== Problem requirements ==
From the first line of the data below through the line holding "The only time", output each line exactly and leave the pictures out.

== Input material ==
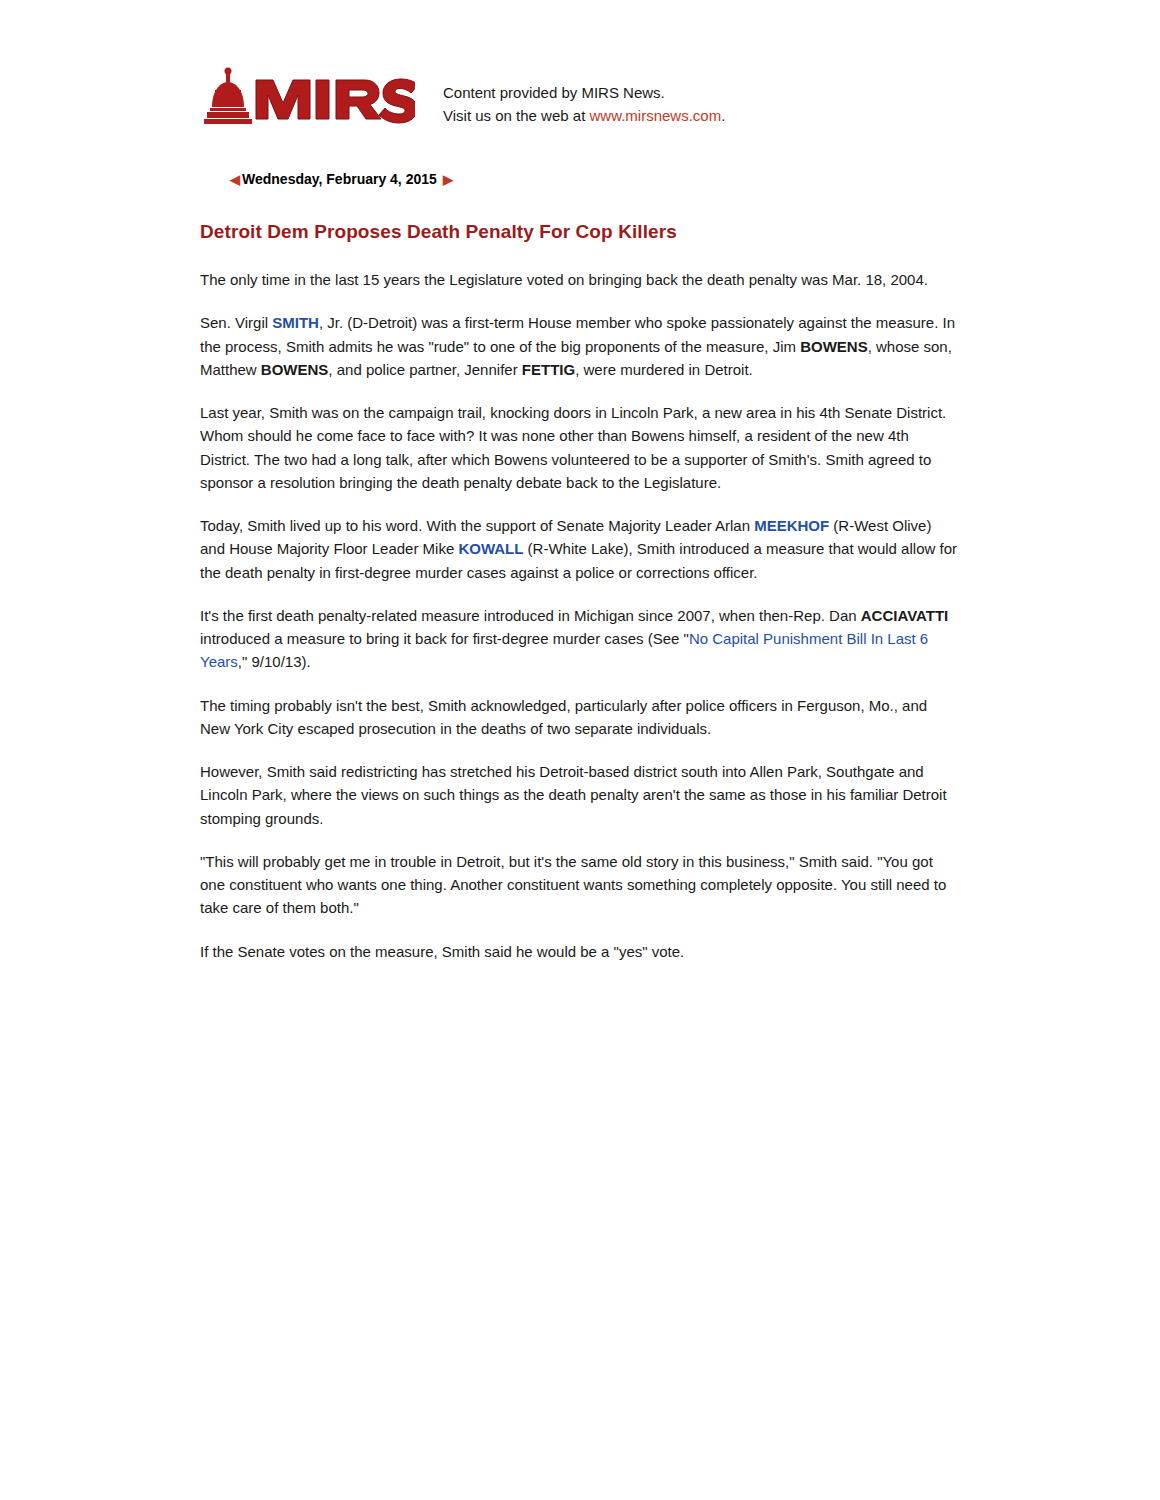Content provided by MIRS News.
Visit us on the web at www.mirsnews.com.
◀Wednesday, February 4, 2015▶
Detroit Dem Proposes Death Penalty For Cop Killers
The only time in the last 15 years the Legislature voted on bringing back the death penalty was Mar. 18, 2004.
Sen. Virgil SMITH, Jr. (D-Detroit) was a first-term House member who spoke passionately against the measure. In the process, Smith admits he was "rude" to one of the big proponents of the measure, Jim BOWENS, whose son, Matthew BOWENS, and police partner, Jennifer FETTIG, were murdered in Detroit.
Last year, Smith was on the campaign trail, knocking doors in Lincoln Park, a new area in his 4th Senate District. Whom should he come face to face with? It was none other than Bowens himself, a resident of the new 4th District. The two had a long talk, after which Bowens volunteered to be a supporter of Smith's. Smith agreed to sponsor a resolution bringing the death penalty debate back to the Legislature.
Today, Smith lived up to his word. With the support of Senate Majority Leader Arlan MEEKHOF (R-West Olive) and House Majority Floor Leader Mike KOWALL (R-White Lake), Smith introduced a measure that would allow for the death penalty in first-degree murder cases against a police or corrections officer.
It's the first death penalty-related measure introduced in Michigan since 2007, when then-Rep. Dan ACCIAVATTI introduced a measure to bring it back for first-degree murder cases (See "No Capital Punishment Bill In Last 6 Years," 9/10/13).
The timing probably isn't the best, Smith acknowledged, particularly after police officers in Ferguson, Mo., and New York City escaped prosecution in the deaths of two separate individuals.
However, Smith said redistricting has stretched his Detroit-based district south into Allen Park, Southgate and Lincoln Park, where the views on such things as the death penalty aren't the same as those in his familiar Detroit stomping grounds.
"This will probably get me in trouble in Detroit, but it's the same old story in this business," Smith said. "You got one constituent who wants one thing. Another constituent wants something completely opposite. You still need to take care of them both."
If the Senate votes on the measure, Smith said he would be a "yes" vote.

== Solution below ==
Content provided by MIRS News.
Visit us on the web at www.mirsnews.com.
◀Wednesday, February 4, 2015▶
Detroit Dem Proposes Death Penalty For Cop Killers
The only time in the last 15 years the Legislature voted on bringing back the death penalty was Mar. 18, 2004.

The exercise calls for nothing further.